Collected data entries:
»»
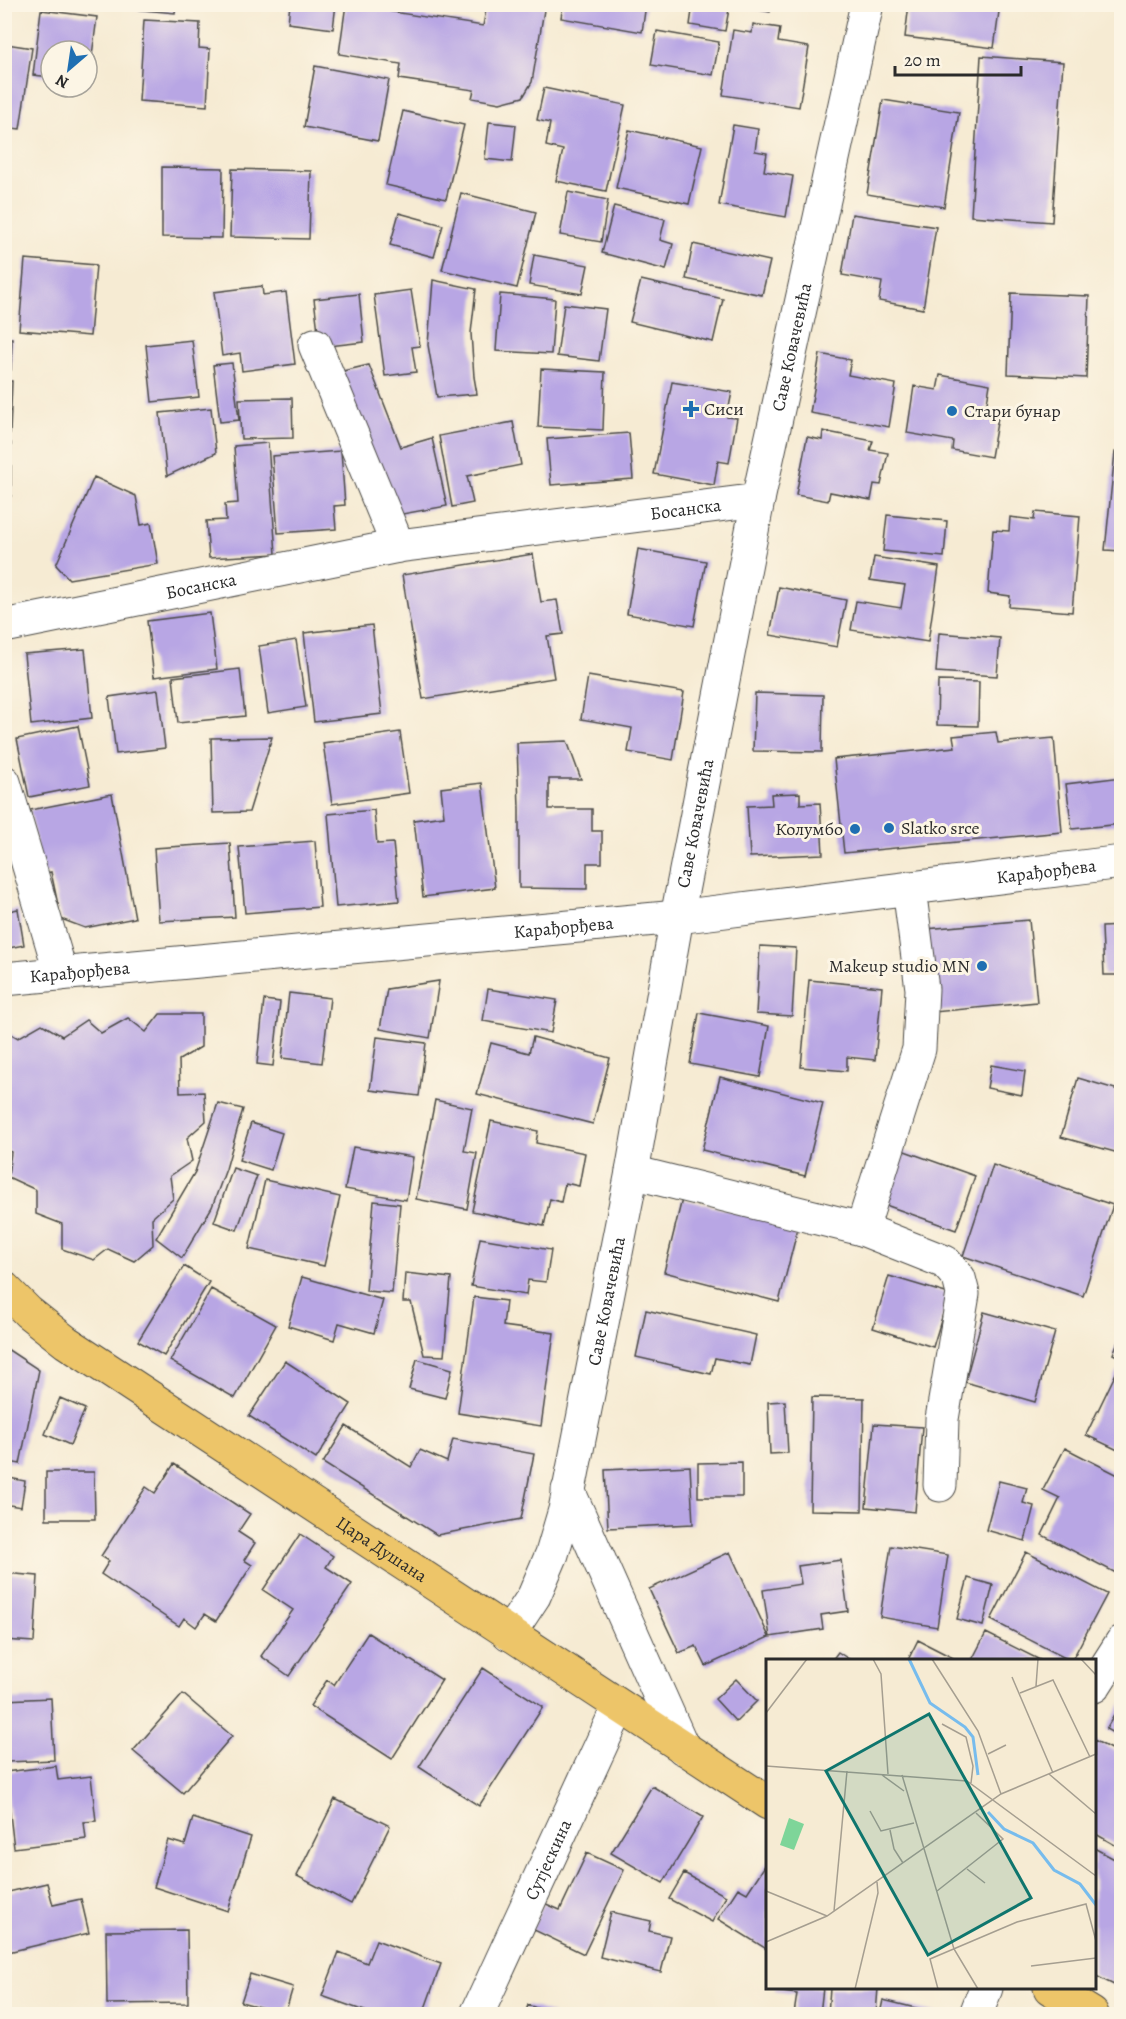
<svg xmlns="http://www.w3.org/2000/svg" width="1126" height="2019" font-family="Alegreya,serif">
  <rect width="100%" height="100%" fill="#fcf5e5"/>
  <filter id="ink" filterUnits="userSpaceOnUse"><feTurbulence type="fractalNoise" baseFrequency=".0167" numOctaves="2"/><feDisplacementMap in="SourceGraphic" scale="12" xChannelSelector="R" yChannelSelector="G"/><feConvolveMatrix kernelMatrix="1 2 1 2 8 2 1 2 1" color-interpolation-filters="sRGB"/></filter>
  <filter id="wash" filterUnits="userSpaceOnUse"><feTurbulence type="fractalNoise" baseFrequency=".008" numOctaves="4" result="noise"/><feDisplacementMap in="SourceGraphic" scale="24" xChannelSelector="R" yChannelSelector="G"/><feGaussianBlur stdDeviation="1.35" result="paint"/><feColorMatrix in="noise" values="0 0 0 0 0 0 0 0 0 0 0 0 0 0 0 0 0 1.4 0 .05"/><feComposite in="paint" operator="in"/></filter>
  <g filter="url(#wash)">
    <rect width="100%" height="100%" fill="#f6ebd3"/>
    <g id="blocks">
      <path fill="#b8a6e4" d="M111 4H176L175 13 111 7Z
        M290 4H336L333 29 288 23Z
        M346 4H381L380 10 483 26 487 4H545L532 82 523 97 500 103 472 98 474 90 399 79 401 64 339 54Z
        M563 4H646L642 32 561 18Z
        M693 4H730L725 31 690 25Z
        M747 4H772L770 12 746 8Z
        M909 4H1000L994 48 905 37Z
        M41 10 97 17 88 86H87V51H51V77L33 75Z
        M144 20 200 23 199 48 210 49 207 106 139 101Z
        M753 24 780 28 778 42 809 47 799 107 723 95 733 30 752 33Z
        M4 28 9 29 6 44 32 48 20 129 4 127Z
        M657 31 719 42 713 75 651 65Z
        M981 56 1063 62 1052 222 971 216Z
        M315 66 389 80 378 141 304 127Z
        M544 88 625 105 606 191 556 181 563 150 546 146 550 123 537 120Z
        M883 100 959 112 944 207 867 194Z
        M403 111 464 125 446 199 386 185Z
        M489 122 516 125 512 162 485 159Z
        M733 125 758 129 755 151 767 153 764 171 793 176 786 217 719 205Z
        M629 130 702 146 689 204 616 188Z
        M162 167 223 168 222 238 162 237Z
        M232 169 311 171 309 239 230 237Z
        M568 192 608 200 601 242 560 235Z
        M461 193 536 212 517 288 442 270Z
        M614 206 665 219 660 240 673 244 666 270 602 253Z
        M399 213 443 225 434 257 390 245Z
        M852 214 936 227 923 309 879 301 882 282 842 275Z
        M693 244 770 261 762 295 686 279Z
        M534 255 588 265 582 294 529 285Z
        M25 259 96 265 90 336 19 330Z
        M433 280 476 289 471 333 474 377 477 394 437 397 428 345Z
        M641 280 723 299 713 342 630 322Z
        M262 286 263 295 286 292 295 364 242 371 240 353 222 356 214 292Z
        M411 290 420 346 412 347 416 372 385 376 374 295Z
        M1011 293 1089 296 1086 378 1008 374Z
        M359 294 364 342 320 347 314 299Z
        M500 294 555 299 551 354 496 351Z
        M564 304 606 309 599 361 557 356Z
        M4 338H12L11 370H4Z
        M192 340 199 397 152 402 146 345Z
        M820 354 851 360 848 375 896 384 889 427 810 413Z
        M232 363 239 420 220 422 213 365Z
        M369 365 401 447 432 438 447 506 397 515 334 373Z
        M541 369 605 372 603 430 538 427Z
        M940 375 990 384 985 415 998 417 991 457 952 450 953 441 907 433 914 386 937 390Z
        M4 381H12L10 433 4 432Z
        M672 382 732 392 727 417 737 418 729 463 718 461 714 485 654 474Z
        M292 398 293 438 241 439 239 399Z
        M211 408 216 453 167 476 160 413Z
        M513 422 521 465 467 476 473 503 452 507 439 436Z
        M823 431 873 441 870 450 888 453 881 485 874 484 871 500 830 492 828 501 796 495 807 437 822 440Z
        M629 433 633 479 551 485 547 439Z
        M4 443H11V496L4 495Z
        M268 443 276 554 209 558 206 521 226 520 225 504 238 503 234 446Z
        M341 451 345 505 334 506 336 529 278 533 272 456Z
        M1115 452 1122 453V551L1105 550Z
        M94 477 136 496 141 525 151 523 158 564 69 579 56 565Z
        M1035 512 1080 516 1072 612 1009 607 1010 596 988 593 993 530 1009 531 1010 517 1034 520Z
        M887 515 947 521 944 557 883 551Z
        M638 549 706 561 694 626 627 614Z
        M533 554 541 602 557 600 563 634 547 636 554 678 423 699 402 575Z
        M874 557 939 567 928 642 851 630 856 601 901 608 905 585 870 580Z
        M779 587 846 600 837 647 770 635Z
        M210 613 217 669 154 677 147 621Z
        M372 625 382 714 314 722 304 633Z
        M939 633 1000 638 997 676 936 672Z
        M296 640 306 707 268 713 259 646Z
        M85 649 92 718 31 725 24 654Z
        M240 669 245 716 178 723 173 677Z
        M588 676 684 692 673 760 628 752 632 728 581 719Z
        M938 681 979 682 978 726 937 725Z
        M158 690 165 748 116 754 109 697Z
        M755 693 823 695 822 752 753 751Z
        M78 726 90 785 29 797 17 739Z
        M400 732 409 793 332 804 323 743Z
        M996 732 998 743 1054 738 1062 832 844 853 834 759 955 747 953 736Z
        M272 737 249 812 213 813 211 738Z
        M567 741 581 779H549V809H592V831H602V863H587V889L519 888V809L517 743Z
        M1122 777V824L1072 829 1066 784Z
        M482 783 495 888 423 897 414 820 444 816 441 788Z
        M800 793V804L820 803 823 854 750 857 747 806 772 805 771 794Z
        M112 794 135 918 85 928 61 919 51 872 42 874 30 810Z
        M374 810 377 844 393 843 399 901 336 907 328 814Z
        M315 841 320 907 245 913 239 847Z
        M230 843 235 917 159 921 154 848Z
        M18 909 24 945 4 949V912Z
        M1029 920 1037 1002 934 1012 926 929Z
        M1122 926V975H1104L1102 927Z
        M760 946 796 948 792 1016 756 1014Z
        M809 980 882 987 875 1060 847 1057V1071L801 1067Z
        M439 981 430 1038 380 1029 387 989Z
        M488 989 557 1000 551 1033 483 1021Z
        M289 993 330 998 322 1063 282 1058Z
        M264 1000 280 1002 273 1066 257 1064Z
        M699 1013 769 1026 760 1077 690 1064Z
        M160 1014H201V1047L179 1060 180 1093 204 1092 206 1121 187 1138 192 1161 170 1176 173 1199 152 1218 153 1245 134 1261 108 1249 94 1260 62 1249V1224L36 1214V1190L8 1177 11 1152 4 1149V1032H8L18 1038 42 1024 62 1036 86 1020 101 1033 128 1018 146 1032Z
        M377 1037 426 1043 419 1096 370 1090Z
        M533 1037 610 1058 593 1124 477 1094 491 1043 529 1053Z
        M991 1065 1025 1071 1022 1095 987 1088Z
        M720 1077 823 1103 805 1176 702 1150Z
        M1078 1078 1122 1091V1154L1061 1137Z
        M435 1100 472 1108 464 1151 477 1153 467 1209 416 1199Z
        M218 1103 243 1109 226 1169 212 1207 182 1258 156 1238 195 1172Z
        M491 1121 538 1131 536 1143 585 1153 579 1186 565 1183 561 1202 550 1199 544 1226 472 1211Z
        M251 1123 282 1133 271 1170 239 1160Z
        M353 1147 413 1157 406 1200 345 1189Z
        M899 1149 975 1176 956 1230 880 1203Z
        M993 1165 1113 1205 1083 1296 963 1256Z
        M233 1168 257 1176 237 1230 214 1222Z
        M265 1180 340 1197 324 1266 249 1249Z
        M682 1199 798 1228 779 1302 664 1272Z
        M374 1201 400 1204 392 1293 366 1291Z
        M480 1238 551 1250 546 1282 528 1280 526 1295 471 1286Z
        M184 1266 209 1282 164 1356 138 1341Z
        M405 1273 451 1278 444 1356 424 1355 411 1302H403Z
        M889 1276 949 1294 933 1347 873 1328Z
        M302 1277 383 1300 374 1333 339 1323 334 1340 288 1326Z
        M211 1289 276 1325 235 1398 170 1361Z
        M474 1297 506 1301 503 1326 554 1333 541 1426 458 1413Z
        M646 1310 756 1335 750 1365 715 1358 711 1374 636 1357Z
        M984 1312 1055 1332 1035 1402 965 1382Z
        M1121 1334H1122V1358L1113 1354Z
        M4 1347 39 1370 20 1464 4 1461Z
        M417 1359 452 1369 445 1398 409 1389Z
        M285 1361 351 1404 316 1459 249 1416Z
        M1117 1371 1122 1374V1452L1086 1435Z
        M812 1397 864 1398 862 1511 810 1510Z
        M60 1398 85 1409 70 1445 45 1434Z
        M785 1401 788 1453 770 1454 768 1402Z
        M874 1424 922 1427 915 1512 866 1507Z
        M346 1426 411 1467 420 1450 447 1462 453 1439 534 1454 521 1519 437 1535 323 1463Z
        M1065 1448 1122 1477V1562L1116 1573 1042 1535 1060 1498 1043 1490Z
        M742 1462V1497H698V1463Z
        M174 1464 250 1514 238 1532 255 1543 244 1560 252 1565 216 1621 205 1614 196 1627 184 1618 179 1626 101 1574 109 1561 101 1556 146 1487 155 1493Z
        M690 1466 693 1524 608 1528 605 1470Z
        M46 1472H94L95 1519H46Z
        M4 1477 25 1481 21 1507 4 1504Z
        M999 1481 1027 1488 1023 1503 1034 1506 1025 1541 986 1530Z
        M300 1534 333 1556 326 1567 352 1584 289 1676 261 1656 293 1610 263 1590Z
        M891 1546 948 1555 937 1627 880 1617Z
        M730 1552 769 1637 706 1666 696 1646 679 1653 649 1589Z
        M1026 1552 1107 1594 1072 1660H1069L991 1620Z
        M841 1560 848 1611 821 1615 823 1629 770 1637 763 1590 801 1584 798 1566Z
        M4 1573 38 1576 34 1642 4 1640Z
        M968 1578 993 1585 983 1626 957 1619Z
        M368 1633 442 1680 392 1759 310 1706 327 1680 334 1685Z
        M986 1633 1040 1660H972Z
        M918 1640 957 1660H908Z
        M838 1652 850 1660H832Z
        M483 1668 543 1707 479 1806 419 1767Z
        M736 1679 757 1701 736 1722 715 1699Z
        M183 1694 232 1736 183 1793 133 1751Z
        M51 1698 54 1760 7 1762 4 1700Z
        M1122 1702V1738L1106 1729Z
        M1094 1740 1122 1755 1120 1848 1094 1833Z
        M56 1766 58 1780 91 1776 96 1821 84 1822 86 1839 14 1848 5 1772Z
        M652 1786 703 1817 663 1883 611 1853Z
        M335 1799 390 1826 351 1904 297 1876Z
        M193 1818 251 1837 228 1911 154 1887 168 1840 185 1845Z
        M1094 1848 1122 1863V1989L1094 1975Z
        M587 1853 624 1870 584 1954 532 1929 544 1903 560 1910Z
        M768 1861V1950L718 1919 738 1888 747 1893Z
        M684 1873 726 1896 712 1922 669 1899Z
        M47 1883 53 1905 81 1899 89 1933 4 1953V1893Z
        M611 1912 651 1921 649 1931 670 1936 661 1972 600 1957Z
        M187 1930 188 2003 107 2004 106 1931Z
        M376 1940 441 1964 423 2014H373L322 1996 339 1952 367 1963Z
        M250 1974 293 1987 285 2014 241 2002Z
        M775 1988H823L820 2014H794L797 1994 775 1991Z
        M830 1988H878L876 2014H828Z
        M883 2000 940 2014H880Z
        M528 2005 553 2014H525Z"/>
    </g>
  </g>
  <g filter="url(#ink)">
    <use href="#blocks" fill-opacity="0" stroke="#494844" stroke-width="1.5"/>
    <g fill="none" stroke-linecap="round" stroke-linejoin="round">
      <defs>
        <g id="minor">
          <path d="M315 345 398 546"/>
          <path id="s1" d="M4 626 398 546 758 500"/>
          <path d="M4 782 61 974"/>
          <path id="s2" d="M4 979 677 917 1122 862"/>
          <path d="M632 1172 862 1229 945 1262 959 1278 963 1294 942 1419 940 1485"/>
          <path d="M862 1229 919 1049 922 989 909 888"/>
          <path d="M568 1490 683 1748"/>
          <path id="s3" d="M509 1634 534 1596 552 1554 565 1510 632 1172 677 917 758 500 867 4"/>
          <path d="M1094 1686 1122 1642"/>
          <path id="s4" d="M477 2014 619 1706"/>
          <path d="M976 2014 986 1988"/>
        </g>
        <g id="major">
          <path id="s5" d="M4 1288 28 1312 66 1342 768 1803"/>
          <path d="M1050 1988 1092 2014"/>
        </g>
      </defs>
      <use href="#minor" stroke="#494844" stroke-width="35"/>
      <use href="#major" stroke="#494844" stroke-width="35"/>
      <use href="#minor" stroke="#fff" stroke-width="33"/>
      <use href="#major" stroke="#edc569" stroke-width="33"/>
    </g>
  </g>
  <g fill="#1f6fb2" stroke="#fcf5e5" stroke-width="2">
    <path d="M688 400h6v6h6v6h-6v6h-6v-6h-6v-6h6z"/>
    <circle cx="952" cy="411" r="6"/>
    <circle cx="889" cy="828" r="6"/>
    <circle cx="855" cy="829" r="6"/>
    <circle cx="982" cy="966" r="6"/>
  </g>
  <g text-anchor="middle" stroke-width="6" stroke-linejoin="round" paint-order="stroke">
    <g font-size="18" fill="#2b2b2b" stroke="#fcf5e5">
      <text dy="6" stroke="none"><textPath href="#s3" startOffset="1322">Саве Ковачевића</textPath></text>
      <text dy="6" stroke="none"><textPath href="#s1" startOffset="692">Босанска</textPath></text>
      <text dy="6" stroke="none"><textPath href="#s1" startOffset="201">Босанска</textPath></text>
      <text dy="6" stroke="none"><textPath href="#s3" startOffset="836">Саве Ковачевића</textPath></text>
      <text dy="6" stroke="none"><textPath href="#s2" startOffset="1048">Карађорђева</textPath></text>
      <text dy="6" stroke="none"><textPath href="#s2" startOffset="562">Карађорђева</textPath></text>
      <text dy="6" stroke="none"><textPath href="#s2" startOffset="76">Карађорђева</textPath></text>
      <text dy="6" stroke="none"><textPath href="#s3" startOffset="350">Саве Ковачевића</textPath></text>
      <text dy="6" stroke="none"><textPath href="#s5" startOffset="460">Цара Душана</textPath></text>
      <text dy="6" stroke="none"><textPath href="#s4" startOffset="170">Сутјескина</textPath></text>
    </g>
    <g font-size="18" fill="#2b2b2b" stroke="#fcf5e5" text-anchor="start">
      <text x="704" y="415">Сиси</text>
      <text x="964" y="417">Стари бунар</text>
      <text x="901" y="834">Slatko srce</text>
      <text x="843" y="835" text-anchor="end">Колумбо</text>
      <text x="970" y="972" text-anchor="end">Makeup studio MN</text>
    </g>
  </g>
  <g transform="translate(766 1659)">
    <rect width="330" height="330" fill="#f6ebd3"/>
    <path d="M23 159 38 165 28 191 14 186Z" fill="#7ed599"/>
    <path fill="none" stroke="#77bced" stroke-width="3" d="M143 0 164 44 199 68 207 78 212 116M222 153 238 170 267 184 288 211 314 225 330 246"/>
    <path fill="none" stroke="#a59e90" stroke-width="1.5" d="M107 0 115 15 122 115M166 0 212 72 235 135M315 0 330 16M246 18 287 114M270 27 272 0M254 34 287 21 324 98M0 54 41 0M176 65 200 78 207 107 205 124M222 95 240 86M0 107 201 122 330 217M283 115 330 155M116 116 138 132M136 116 188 290 212 330M104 152 115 172 148 164M124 171 128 190 137 204M201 210 219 224M0 232 61 257M171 232 237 180 210 154M68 252 81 112M0 283 61 257 235 135 330 95M265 307 330 299M89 330 112 234 111 223M172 330 164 300 251 263 320 245 330 282"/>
    <path fill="#0f766e" fill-opacity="0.15" stroke="#0f766e" stroke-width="3" d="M163 55 265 239 162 296 60 112Z"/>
    <rect width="330" height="330" fill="none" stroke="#2b2b2b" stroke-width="3"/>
  </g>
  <rect width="1126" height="2019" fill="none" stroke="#fcf5e5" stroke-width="24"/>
  <g transform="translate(69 69) rotate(209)"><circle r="28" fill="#fcf5e5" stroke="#a8a49b" stroke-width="1.5"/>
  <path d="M0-4.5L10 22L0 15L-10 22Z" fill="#1f6fb2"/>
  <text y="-9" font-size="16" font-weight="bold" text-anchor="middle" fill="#2b2b2b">N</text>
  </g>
  <path d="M895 66v9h126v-9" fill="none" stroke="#2b2b2b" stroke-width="3"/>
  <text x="904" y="66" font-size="18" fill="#2b2b2b" stroke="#fcf5e5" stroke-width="4.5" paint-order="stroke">20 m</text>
</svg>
««
Copy every line from the data that includes the string "middle".

  <g text-anchor="middle" stroke-width="6" stroke-linejoin="round" paint-order="stroke">
  <text y="-9" font-size="16" font-weight="bold" text-anchor="middle" fill="#2b2b2b">N</text>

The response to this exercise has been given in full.